I have not posted for a month because I have been travelling on a family holiday to Vietnam, with some side trips to Angkor Wat in Cambodia and the beach in Northern New South Wales. The trip itself was a rite of passage, marking the end of childhood as both our children have now finished school. It may also mark a new phase of life with more travel since I am already contemplating another trip to Portugal and Prague. Until now I have always believed, after Rilke, that the greatest journey is within, but now perhaps I see that as an envious song of innocence.
Along the way I read John Darwin’s great histories of the rise and fall of empires, After Tamerlane and Unfinished Empire: the global expansion of Britain, and a fair slice of the magnum opus by Jurgen Osterhammel, The transformation of the world: a global history of the nineteenth century.
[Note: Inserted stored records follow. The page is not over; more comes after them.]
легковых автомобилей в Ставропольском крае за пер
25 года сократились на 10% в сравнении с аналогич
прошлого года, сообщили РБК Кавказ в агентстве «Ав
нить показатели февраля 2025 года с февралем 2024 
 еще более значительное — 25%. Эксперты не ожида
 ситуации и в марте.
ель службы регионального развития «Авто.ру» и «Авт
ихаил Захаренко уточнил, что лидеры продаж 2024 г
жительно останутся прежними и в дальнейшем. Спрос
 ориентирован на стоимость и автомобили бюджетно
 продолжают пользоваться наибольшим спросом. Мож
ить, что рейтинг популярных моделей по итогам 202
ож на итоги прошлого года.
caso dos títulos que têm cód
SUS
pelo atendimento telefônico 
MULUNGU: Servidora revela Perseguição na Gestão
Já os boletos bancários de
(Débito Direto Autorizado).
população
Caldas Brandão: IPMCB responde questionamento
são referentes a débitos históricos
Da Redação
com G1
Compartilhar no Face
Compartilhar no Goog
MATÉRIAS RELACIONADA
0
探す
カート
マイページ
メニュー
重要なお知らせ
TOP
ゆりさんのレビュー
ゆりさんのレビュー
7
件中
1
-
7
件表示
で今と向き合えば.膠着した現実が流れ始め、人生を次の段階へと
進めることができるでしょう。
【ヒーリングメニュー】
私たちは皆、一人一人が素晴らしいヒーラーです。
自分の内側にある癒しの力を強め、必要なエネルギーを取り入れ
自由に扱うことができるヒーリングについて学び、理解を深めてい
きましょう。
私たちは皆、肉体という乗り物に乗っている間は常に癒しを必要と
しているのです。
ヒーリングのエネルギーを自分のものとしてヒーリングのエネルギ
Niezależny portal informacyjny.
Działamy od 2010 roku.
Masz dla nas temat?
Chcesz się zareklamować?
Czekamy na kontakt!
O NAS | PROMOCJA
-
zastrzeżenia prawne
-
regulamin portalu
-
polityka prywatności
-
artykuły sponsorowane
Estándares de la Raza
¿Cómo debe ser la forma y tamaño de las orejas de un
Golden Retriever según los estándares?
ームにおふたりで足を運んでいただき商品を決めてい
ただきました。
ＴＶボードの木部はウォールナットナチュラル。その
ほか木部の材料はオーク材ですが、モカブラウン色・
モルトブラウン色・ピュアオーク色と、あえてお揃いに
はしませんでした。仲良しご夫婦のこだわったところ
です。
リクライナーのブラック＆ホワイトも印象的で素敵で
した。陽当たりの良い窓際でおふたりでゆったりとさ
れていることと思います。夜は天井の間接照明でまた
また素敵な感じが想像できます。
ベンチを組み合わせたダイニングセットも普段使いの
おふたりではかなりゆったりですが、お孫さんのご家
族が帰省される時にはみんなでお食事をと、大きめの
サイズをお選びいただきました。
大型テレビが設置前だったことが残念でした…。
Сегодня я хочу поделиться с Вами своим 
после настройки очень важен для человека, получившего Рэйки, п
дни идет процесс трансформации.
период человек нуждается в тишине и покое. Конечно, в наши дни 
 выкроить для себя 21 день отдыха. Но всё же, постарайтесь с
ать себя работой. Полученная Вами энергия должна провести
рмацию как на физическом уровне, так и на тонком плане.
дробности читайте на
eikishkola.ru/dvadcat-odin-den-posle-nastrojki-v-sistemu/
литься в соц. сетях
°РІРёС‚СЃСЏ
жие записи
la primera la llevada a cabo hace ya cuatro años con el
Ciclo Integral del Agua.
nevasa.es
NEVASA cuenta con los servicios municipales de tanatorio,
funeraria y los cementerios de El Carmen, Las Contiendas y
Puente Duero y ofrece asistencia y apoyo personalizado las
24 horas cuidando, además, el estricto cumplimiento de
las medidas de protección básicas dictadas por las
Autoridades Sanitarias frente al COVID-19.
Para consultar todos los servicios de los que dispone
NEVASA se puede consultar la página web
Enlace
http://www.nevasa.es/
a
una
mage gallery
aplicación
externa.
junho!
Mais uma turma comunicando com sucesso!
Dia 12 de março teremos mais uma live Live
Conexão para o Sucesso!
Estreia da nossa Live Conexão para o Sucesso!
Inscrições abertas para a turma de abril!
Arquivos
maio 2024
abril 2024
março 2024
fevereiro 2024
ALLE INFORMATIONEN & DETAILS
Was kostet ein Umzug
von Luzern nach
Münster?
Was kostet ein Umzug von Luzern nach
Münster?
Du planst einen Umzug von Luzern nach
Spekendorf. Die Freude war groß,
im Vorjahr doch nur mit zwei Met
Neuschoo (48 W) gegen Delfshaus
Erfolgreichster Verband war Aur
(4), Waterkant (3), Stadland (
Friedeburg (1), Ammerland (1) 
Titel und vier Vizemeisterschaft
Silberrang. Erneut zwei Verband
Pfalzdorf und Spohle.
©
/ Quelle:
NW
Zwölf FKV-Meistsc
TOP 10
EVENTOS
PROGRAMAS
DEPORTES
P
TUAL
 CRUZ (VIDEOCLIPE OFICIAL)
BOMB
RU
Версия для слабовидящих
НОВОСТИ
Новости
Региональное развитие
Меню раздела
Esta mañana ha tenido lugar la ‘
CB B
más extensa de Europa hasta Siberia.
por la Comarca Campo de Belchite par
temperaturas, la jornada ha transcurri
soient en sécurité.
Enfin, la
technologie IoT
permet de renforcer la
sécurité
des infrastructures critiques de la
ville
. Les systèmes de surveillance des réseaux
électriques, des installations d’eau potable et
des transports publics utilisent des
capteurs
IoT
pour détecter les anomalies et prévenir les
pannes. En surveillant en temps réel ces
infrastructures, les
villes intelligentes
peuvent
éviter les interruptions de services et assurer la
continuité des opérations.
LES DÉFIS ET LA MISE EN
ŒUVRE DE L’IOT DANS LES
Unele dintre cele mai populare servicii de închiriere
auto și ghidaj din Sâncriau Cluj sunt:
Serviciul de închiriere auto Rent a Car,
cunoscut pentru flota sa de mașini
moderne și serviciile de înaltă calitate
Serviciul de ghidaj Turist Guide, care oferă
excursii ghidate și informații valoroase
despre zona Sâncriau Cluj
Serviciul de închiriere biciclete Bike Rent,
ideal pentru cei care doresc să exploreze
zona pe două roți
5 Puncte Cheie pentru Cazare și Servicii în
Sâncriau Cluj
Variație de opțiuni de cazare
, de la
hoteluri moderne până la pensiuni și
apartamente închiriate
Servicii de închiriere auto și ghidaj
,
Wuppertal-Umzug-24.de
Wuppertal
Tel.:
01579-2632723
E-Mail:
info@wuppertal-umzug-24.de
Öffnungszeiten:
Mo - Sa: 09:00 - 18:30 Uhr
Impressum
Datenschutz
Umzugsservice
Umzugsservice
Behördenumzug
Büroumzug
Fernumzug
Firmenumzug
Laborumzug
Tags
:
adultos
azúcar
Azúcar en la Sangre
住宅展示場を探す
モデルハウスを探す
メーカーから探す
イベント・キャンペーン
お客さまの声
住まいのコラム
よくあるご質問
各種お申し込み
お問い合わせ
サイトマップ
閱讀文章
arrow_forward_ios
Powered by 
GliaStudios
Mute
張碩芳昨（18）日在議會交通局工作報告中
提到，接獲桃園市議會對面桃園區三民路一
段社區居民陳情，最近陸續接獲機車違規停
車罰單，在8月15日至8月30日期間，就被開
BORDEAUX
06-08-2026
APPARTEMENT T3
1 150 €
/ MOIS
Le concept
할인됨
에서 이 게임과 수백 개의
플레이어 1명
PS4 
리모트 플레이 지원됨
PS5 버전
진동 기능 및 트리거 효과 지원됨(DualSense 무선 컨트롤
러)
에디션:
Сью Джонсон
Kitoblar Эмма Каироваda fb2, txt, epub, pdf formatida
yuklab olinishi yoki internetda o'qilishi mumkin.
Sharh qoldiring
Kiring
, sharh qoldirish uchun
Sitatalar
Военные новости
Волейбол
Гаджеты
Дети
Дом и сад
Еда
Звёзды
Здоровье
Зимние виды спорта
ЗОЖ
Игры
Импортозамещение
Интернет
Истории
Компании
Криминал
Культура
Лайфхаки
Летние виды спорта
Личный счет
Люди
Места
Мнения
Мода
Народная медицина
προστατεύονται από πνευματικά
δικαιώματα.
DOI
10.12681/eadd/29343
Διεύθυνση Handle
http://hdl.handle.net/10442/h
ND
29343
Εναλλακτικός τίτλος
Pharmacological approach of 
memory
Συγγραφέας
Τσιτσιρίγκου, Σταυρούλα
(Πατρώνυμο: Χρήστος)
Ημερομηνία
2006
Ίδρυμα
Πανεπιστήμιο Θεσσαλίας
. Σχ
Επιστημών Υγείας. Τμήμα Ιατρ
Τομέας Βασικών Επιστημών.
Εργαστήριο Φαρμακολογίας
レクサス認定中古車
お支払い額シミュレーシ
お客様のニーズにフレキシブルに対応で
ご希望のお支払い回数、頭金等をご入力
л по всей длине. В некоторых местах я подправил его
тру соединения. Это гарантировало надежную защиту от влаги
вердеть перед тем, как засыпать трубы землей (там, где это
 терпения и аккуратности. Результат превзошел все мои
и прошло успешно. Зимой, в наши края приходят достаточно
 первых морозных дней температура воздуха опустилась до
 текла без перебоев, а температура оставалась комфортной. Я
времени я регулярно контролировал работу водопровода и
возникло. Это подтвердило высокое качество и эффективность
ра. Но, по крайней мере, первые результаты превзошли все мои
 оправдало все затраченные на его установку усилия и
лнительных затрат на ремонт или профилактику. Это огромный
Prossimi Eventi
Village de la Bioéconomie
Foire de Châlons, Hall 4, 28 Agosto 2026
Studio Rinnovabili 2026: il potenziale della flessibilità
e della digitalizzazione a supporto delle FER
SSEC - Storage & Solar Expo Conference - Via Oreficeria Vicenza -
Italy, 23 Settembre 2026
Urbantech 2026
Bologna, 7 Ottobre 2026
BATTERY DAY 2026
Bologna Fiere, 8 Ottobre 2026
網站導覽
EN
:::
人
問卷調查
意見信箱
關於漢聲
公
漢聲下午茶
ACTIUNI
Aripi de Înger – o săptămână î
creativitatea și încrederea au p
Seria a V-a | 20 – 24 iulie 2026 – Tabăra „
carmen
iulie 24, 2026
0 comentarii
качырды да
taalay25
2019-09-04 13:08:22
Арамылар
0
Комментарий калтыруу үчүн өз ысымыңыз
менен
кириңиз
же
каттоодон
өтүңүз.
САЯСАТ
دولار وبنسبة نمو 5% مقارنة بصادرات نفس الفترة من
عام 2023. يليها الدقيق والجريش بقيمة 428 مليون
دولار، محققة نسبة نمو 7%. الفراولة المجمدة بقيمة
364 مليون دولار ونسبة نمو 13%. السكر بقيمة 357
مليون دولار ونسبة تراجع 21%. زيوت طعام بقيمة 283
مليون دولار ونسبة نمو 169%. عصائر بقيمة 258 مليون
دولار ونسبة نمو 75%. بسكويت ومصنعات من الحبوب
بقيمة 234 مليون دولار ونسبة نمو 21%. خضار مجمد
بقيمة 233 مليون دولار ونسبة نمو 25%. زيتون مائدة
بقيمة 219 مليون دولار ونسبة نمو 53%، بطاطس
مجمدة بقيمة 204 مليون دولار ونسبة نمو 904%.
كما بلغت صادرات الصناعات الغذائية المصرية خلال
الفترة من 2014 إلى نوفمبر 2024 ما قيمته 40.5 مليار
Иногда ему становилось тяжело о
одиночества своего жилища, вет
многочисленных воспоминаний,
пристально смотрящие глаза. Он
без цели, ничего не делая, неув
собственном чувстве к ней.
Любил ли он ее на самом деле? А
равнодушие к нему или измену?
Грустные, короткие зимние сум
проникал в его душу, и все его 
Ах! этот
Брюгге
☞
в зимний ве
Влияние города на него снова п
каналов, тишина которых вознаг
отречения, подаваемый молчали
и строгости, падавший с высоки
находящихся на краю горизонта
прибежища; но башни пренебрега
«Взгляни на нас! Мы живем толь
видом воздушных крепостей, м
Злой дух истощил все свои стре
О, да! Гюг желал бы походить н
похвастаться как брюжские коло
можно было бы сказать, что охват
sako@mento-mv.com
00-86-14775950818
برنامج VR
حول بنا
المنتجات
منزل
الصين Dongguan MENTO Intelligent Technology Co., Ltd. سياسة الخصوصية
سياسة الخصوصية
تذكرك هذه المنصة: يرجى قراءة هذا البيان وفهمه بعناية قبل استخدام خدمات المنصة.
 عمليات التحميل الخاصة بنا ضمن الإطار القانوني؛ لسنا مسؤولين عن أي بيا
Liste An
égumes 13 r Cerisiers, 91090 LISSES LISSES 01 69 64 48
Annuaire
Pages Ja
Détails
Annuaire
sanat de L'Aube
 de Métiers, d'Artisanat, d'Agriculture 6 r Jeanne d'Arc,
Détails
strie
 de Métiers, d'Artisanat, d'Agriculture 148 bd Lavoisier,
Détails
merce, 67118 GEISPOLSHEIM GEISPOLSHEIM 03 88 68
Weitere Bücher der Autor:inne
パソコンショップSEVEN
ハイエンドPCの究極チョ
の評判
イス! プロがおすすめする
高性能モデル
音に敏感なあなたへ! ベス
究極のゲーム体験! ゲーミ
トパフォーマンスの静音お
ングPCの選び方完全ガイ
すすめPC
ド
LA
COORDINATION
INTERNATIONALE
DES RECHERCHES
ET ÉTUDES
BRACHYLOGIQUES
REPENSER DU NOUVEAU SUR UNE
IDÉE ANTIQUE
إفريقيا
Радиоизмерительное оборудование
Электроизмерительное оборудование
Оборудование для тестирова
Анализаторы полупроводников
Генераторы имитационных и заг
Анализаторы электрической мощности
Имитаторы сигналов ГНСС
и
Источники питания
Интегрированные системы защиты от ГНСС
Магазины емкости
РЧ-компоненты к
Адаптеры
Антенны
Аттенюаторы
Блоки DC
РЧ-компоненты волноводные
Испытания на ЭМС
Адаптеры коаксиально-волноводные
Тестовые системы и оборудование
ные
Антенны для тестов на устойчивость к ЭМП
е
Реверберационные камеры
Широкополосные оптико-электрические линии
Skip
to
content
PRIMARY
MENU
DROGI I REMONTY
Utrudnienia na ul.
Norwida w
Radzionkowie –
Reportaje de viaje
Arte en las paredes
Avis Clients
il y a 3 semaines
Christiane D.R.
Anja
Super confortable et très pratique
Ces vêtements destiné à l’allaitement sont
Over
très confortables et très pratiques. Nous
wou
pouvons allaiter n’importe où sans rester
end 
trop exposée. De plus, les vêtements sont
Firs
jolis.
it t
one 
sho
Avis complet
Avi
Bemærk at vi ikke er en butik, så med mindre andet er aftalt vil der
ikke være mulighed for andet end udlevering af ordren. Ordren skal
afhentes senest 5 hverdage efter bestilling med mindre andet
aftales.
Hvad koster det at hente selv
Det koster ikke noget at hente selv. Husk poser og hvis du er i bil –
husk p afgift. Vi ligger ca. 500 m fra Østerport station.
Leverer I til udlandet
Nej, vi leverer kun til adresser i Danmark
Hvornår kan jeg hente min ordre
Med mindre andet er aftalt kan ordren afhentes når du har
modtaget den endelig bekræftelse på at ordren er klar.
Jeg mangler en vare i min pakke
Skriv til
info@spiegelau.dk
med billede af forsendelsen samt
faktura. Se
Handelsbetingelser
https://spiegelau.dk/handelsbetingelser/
Together with my encounters with the ruins of wonders and the retelling of Vietnam’s history through museums and tour guides, in a strangled jejune marxist-nationalism that was surprisingly dull, these musings have seeded many more posts for the weeks to come. Since I will shortly resume my day job, we will see what kind of posting schedule I can maintain when back full-time in the office. I hope two to three times per week.
The one book I was unable to read was Nguyen Du’s Tale of Kieu (1820). I set off on this journey planning to read it, and I searched the few foreign language bookshops in Hanoi that I found my way to for a copy. But it was only at the last station as I was leaving Ho Chi Minh airport that I presented to one of the stalls a googled copy of the wikipedia entry. The shopkeeper was sure she had one, but it turned out to be a french-vietnamese bilingual edition only.
So my journey to Vietnam will need to continue to the public libraries and shops of Melbourne to uncover this Shakespeare of Vietnamese, and the sad tale of a scholar-bureaucrat who must make decisions about whether to serve a regime that is not true to his heart.